The Indispensable John Boehner
John Boehner has been Speaker of the House since 2011.
This week Boehner, who oversaw the election of the largest GOP Majority in the U.S. House of Representatives since the Great Depression, will be re-elected as the Speaker of the U.S. House of Representatives for his third term.
Over the course of the next 48 hours the one-party media, still reeling from the fall of the Democratic Majority in the U.S. Senate and the expanding GOP Majority in the U.S. House, will attempt to convince the American people that an upset is in the making when it comes to Boehner continuing his role as Speaker of the House.
As evidence of this they will cite GOP backbenchers scrambling to find someone to knock Boehner off his perch – aghast at what they claim is an unwillingness on Boehner’s part to stand for liberty, freedom, the Constitution of the United States – and, well, pretty much everything they say they are for and that Boehner is against.
Those of us who consider ourselves Conservatives – Center Right, more accurately – find the indispensable John Boehner exactly that: indispensable.
The voices calling for Boehner’s head are convinced that they alone have the cure for what ails America.
Claiming themselves to be “liberty-voting” and promising not to be “dictators” who are running the Congress, they accuse Boehner of selling out the principles of conservatism.
They charge that Speaker Boehner has violated his oath to the Constitution and that they will not support his candidacy.
Talk radio – the blogosphere – and cable television – will give bandwidth to some of these voices.
In a world in which leadership requires something more than just “you’re wrong, I’m right” declarations of ideological and political purity, John Boehner represents the GOP’s best hope for a governing majority in the U.S. House of Representatives to last long beyond the straining sounds of his critics.
Boehner’s job isn’t to carry the water of a specific faction of the GOP House Majority – nor is it to yield to the demands of a raucous minority within his conference to shut the place down.
It’s to find a way to get Congress to work – and get things done.
It’s to return the U.S. House to regular order – where bills are reviewed in committee – where debate and dialogue can take place.
A body where Members are given the opportunity to vote without a crisis created by a lack of Presidential leadership, or an intransigent Democratic Senate Majority Leader, forcing them to short-circuit the system of governance that insists on cooperation and compromise.
Cooperation and compromise are both dirty words in an all-or-nothing world in Washington, D.C. – and for those politicians on the extreme of both political spectrums, it’s not only easy – but it’s red meat to their respective base – to call those who employ both as a means to an end of being nothing but sinful to the cause.

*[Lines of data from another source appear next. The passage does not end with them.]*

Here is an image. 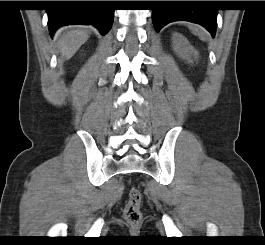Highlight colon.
<instances>
[{"instance_id": "obj_1", "label": "colon", "mask_w": 265, "mask_h": 245, "mask_svg": "<svg viewBox=\"0 0 265 245\" xmlns=\"http://www.w3.org/2000/svg\"><path fill=\"white\" fill-rule=\"evenodd\" d=\"M124 218L131 225H138L142 220L141 193L137 188H131L129 199L124 207Z\"/></svg>"}]
</instances>
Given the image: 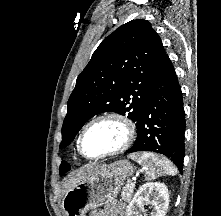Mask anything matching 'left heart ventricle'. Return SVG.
I'll list each match as a JSON object with an SVG mask.
<instances>
[{"label":"left heart ventricle","mask_w":221,"mask_h":216,"mask_svg":"<svg viewBox=\"0 0 221 216\" xmlns=\"http://www.w3.org/2000/svg\"><path fill=\"white\" fill-rule=\"evenodd\" d=\"M121 126L114 121H101L88 129L83 138V151L94 156L113 150L123 140Z\"/></svg>","instance_id":"left-heart-ventricle-1"}]
</instances>
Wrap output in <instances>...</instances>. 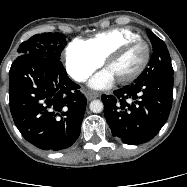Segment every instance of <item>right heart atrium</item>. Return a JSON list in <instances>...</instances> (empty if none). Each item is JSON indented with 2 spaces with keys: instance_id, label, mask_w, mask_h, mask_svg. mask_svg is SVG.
Instances as JSON below:
<instances>
[{
  "instance_id": "d8ad5b80",
  "label": "right heart atrium",
  "mask_w": 187,
  "mask_h": 187,
  "mask_svg": "<svg viewBox=\"0 0 187 187\" xmlns=\"http://www.w3.org/2000/svg\"><path fill=\"white\" fill-rule=\"evenodd\" d=\"M102 63L103 59L84 40L75 39L66 47V68L76 81L86 80Z\"/></svg>"
}]
</instances>
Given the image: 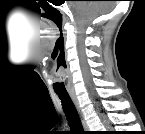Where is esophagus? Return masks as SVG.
Listing matches in <instances>:
<instances>
[{"mask_svg": "<svg viewBox=\"0 0 145 134\" xmlns=\"http://www.w3.org/2000/svg\"><path fill=\"white\" fill-rule=\"evenodd\" d=\"M71 98H72V101H73V103H74V105H75V108H76V110H77V112H78V115H79L81 124H82V126H83V129H84L85 131H88L89 127H88V124H87V122H86V120H85V118H84V115H83V113H82V110H81V108H80V105H79V102H78L77 98H76L75 96H72Z\"/></svg>", "mask_w": 145, "mask_h": 134, "instance_id": "obj_1", "label": "esophagus"}]
</instances>
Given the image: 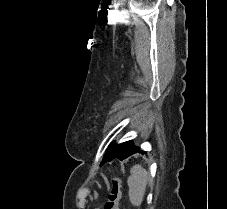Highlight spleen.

The clamor of those who claim that every battle – every vote – every act of the President – or that of Congress – is a threat to democracy, or freedom, or liberty is not only disruptive to the nation’s democracy, but it does a disservice to the real threats to our nation’s ideals.

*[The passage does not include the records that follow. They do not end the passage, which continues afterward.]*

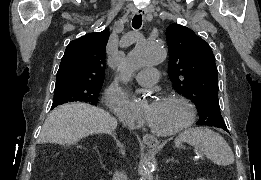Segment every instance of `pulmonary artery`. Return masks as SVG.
Listing matches in <instances>:
<instances>
[{
    "instance_id": "1",
    "label": "pulmonary artery",
    "mask_w": 261,
    "mask_h": 180,
    "mask_svg": "<svg viewBox=\"0 0 261 180\" xmlns=\"http://www.w3.org/2000/svg\"><path fill=\"white\" fill-rule=\"evenodd\" d=\"M162 62V61H161ZM159 78V71L157 69H141L134 77L138 82V89H153V84Z\"/></svg>"
}]
</instances>
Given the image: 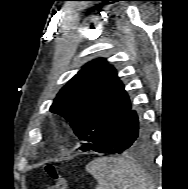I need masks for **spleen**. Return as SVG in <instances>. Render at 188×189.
I'll use <instances>...</instances> for the list:
<instances>
[{
  "label": "spleen",
  "mask_w": 188,
  "mask_h": 189,
  "mask_svg": "<svg viewBox=\"0 0 188 189\" xmlns=\"http://www.w3.org/2000/svg\"><path fill=\"white\" fill-rule=\"evenodd\" d=\"M86 170L97 180L96 189H151L146 174L122 158H97Z\"/></svg>",
  "instance_id": "3e777b00"
}]
</instances>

For those on the right who do the accusing it as though they believe the Founding Fathers would be rolling in their graves to learn that John Boehner would deign to find a way to govern with the President or the Democratic Minority in the House and Senate.
I would argue that the grave rolling would be earth shaking if the Founding Fathers were considered to be so one dimensional that they could not find a way to cooperate and compromise to reach common ground at the beginning of the birth of our nation’s democracy.
The Bill of Rights – the Constitution of the United States of America – the very creation of the United States of America – was nothing but cooperation and compromise and common ground.
History tell us that those who want Boehner to be more of what they want – and less of what America needs – is not on their side.
The Founders who came together to create America were not men incapable of finding a way to meet one another in ways that were not always compatible with one-hundred percent of their individual beliefs.
Millions of Americans objected to the extreme acts of government power that have been exercised by President Obama who claims that he is acting within the authority of the U.S. Constitution.
They objected by voting his party out of power in November.
Replacing one extreme view of the construct and justification of the exercise of political power with another one was not what voters intended in the last election.
Any more than the Founders intended that America would be best served if the checks and balances of government simply became stuck in place because men and women of good faith, but decidedly different views, were unable to find a way to work together to get things done.
The defense of liberty in the extreme is, to be sure, not a vice.
But extremism in the defense of one’s belief in preventing others, like John Boehner, from exercising leadership to guarantee it for future generations of Americans surely is.